### g = \pi^2

16Sep07

Yesterday I stumbled upon a fantastic blog by Isabel, a fellow grad student blogger at God Place Dice. She has some very well thought-out and fascinating posts (certainly more so than my blog) and GPD has quickly become one of my  favourite blogs.

I wanted to share a particularly excellent post about why the gravitational acceleration at the surface of the earth is approximately $g \approx \pi^2$ in SI units. No, it’s not a coincidence; the meter was originally defined to be the length ($L$) of a pendulum with a two second period ($\tau$). And, using the small angle approximation, we know from high school that:

$\tau \approx 2\pi \sqrt{\frac{L}{g}}$

Solving this, we get $g = \pi^2$ meters per (second)2. This is a very cute result with a nice touch of history, see the original post.

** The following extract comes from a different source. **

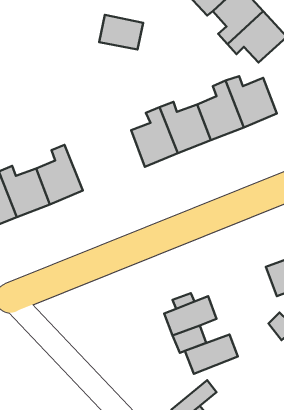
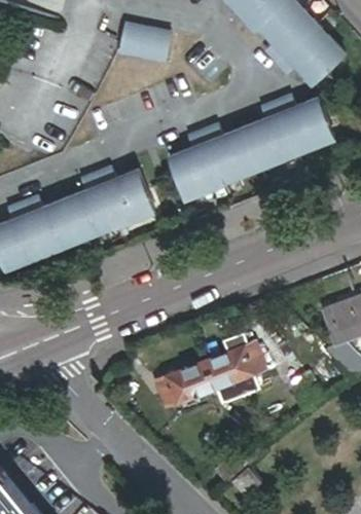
building: none -> [95,169,152,226]
building: [185,334,238,374] -> [156,364,216,408]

Anyway, thanks to Isabel for enlightening my day. 🙂

#### 7 Responses to “g = \pi^2”

1. Thanks for the compliment!

It’s a nice counterpoint to the large majority of the people who commented when this was posted at reddit (which is where I’m guessing you stumbled in from, because that’s where something like thirteen thousand people stumbled in from) who claimed that I was some sort of crackpot because “of course g would be different if we used different units”. (I suspect many of them didn’t actually read the post.)

2. Isabel — the random clueless comments were half of the fun. 🙂

3. hmmm, do you particle physicists take g=1 as well then …

🙂

Evan

4. My undergraduate adviser once said that pi is almost dimensionful. And you’re familiar with a Cambridge cosmologist who set pi = 1, concluding that pi^100 is also approximately 1. 🙂

5. Looks like cosmologists really can get away with everything… 😉

6. Indeed pi is dimensionful; it has units of diameter 😀 After all, it stands for “perimeter”.
But, thinking in this way, all trigonometric functions are dimensionful, in units of radius. Even the tangent, and here the paradox: on one side is sin/cos, so units should cancel. On other hand, it is the length of the tangent line, in the triangle composed by radius, secant and tangent lines, when the radius is the unit (hint: solve the paradox by recovering R, instead of the unit, in all the trigonometric formulae).

I am a bit puzzled and surprised by Isabel’s history, and the original research involved. I have always though that the goal in the meter was to be near of the yard.

7. \pi^{100}\approx1 -> that is so funny! it will never get old! he’s like that magic mathematician on the simpsons who made remainders disappear!